Quellenangabe: Public Domain (CC0) / Marine Corps Pfc. Nicholas T. Howes / pacom.mil



200 Millionen: „Klimaflüchtlinge müssen anerkannt werden“

Die Asyl- und Kimaaktivistin Carola Rackete ist der Meinung, dass Deutschland noch nicht genug Zuwanderer aufgenommen hat. In einem Interview forderte sie mehr Schiffe für den Transport von Migranten nach Europa und dass sogenannte „Klimaflüchtlinge“ anerkannt werden müssen. Die Umweltorganisation GreenPeace rechnet bereits mit 200 Millionen „Klimaflüchtlingen“ bis zum Jahr 2040.

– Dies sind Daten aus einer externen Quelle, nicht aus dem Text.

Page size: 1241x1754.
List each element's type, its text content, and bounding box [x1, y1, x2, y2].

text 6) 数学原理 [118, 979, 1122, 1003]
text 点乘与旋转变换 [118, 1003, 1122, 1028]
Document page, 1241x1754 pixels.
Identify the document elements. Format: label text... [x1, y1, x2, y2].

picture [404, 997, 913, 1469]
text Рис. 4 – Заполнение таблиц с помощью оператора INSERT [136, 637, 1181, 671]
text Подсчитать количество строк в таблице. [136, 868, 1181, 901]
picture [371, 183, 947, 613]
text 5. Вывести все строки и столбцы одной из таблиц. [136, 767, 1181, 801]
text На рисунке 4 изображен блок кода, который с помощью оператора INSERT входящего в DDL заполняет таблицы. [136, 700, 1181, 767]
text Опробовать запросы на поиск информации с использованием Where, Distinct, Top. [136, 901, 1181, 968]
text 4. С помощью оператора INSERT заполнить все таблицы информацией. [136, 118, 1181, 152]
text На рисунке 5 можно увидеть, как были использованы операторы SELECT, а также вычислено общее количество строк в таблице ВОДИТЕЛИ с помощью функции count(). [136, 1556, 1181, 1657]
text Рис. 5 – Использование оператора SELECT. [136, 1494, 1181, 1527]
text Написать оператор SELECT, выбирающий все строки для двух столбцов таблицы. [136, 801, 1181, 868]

Carola Rackete wurde bekannt durch ihre Tätigkeit als Kapitän der “Sea-Watch 3” im Mittelmeer. “Es war schon seit 2017 klar, dass Seenotrettung extrem kriminalisiert wird”, behauptete Rackete in einem Interview bei “Klamroths Konter“. Doch in Wirklichkeit wird nicht die sogenannte Seenotrettung kriminalisiert, sondern die illegale Schleusung von Migranten nach Europa.

 

Public Domain (CC0) / U.S. Air Force photo by Master Sgt. JT May III / pacom.mil

“Wir wissen, dass wir an die Grenzen des Erdsystems gehen mit dem was wir an Ressourcen verbrauchen, wie wir das Klima zerstören”, meint die Klimaaktivistin Carola Rackete. Daher müsse man zwei Dinge tun: “Wir müssen dafür sorgen, dass die Menschen nicht ihre Lebensgrundlage verlieren und auf der anderen Seite müssen wir aber die schützen, die gezwungen sind, ihre Heimat zu verlassen.” Auch “Klimaflüchtlinge” müssen in Europa anerkannt werden, fordert Carola Rackete. Doch weiß “Weltretterin” Rackete eigentlich was sie da fordert? Eine Studie von GreenPeace aus dem Jahr 2014 geht davon aus, dass es durch Klimaveränderungen zu einer riesigen Flüchtlingswelle kommen werde.

 

Demnach werden bis zum Jahr 2040 weltweit etwa 200 Millionen Menschen von Umweltkatastrophen betroffen sein. Angeblich wären heute schon mehr als 20 Millionen Menschen auf der Flucht vor den Auswirkungen des Klimawandels. Möchte Carola Rackete wirklich, dass Millionen “Klimaflüchtlinge” in Europa anerkannt und aufgenommen werden? Scheinbar schon.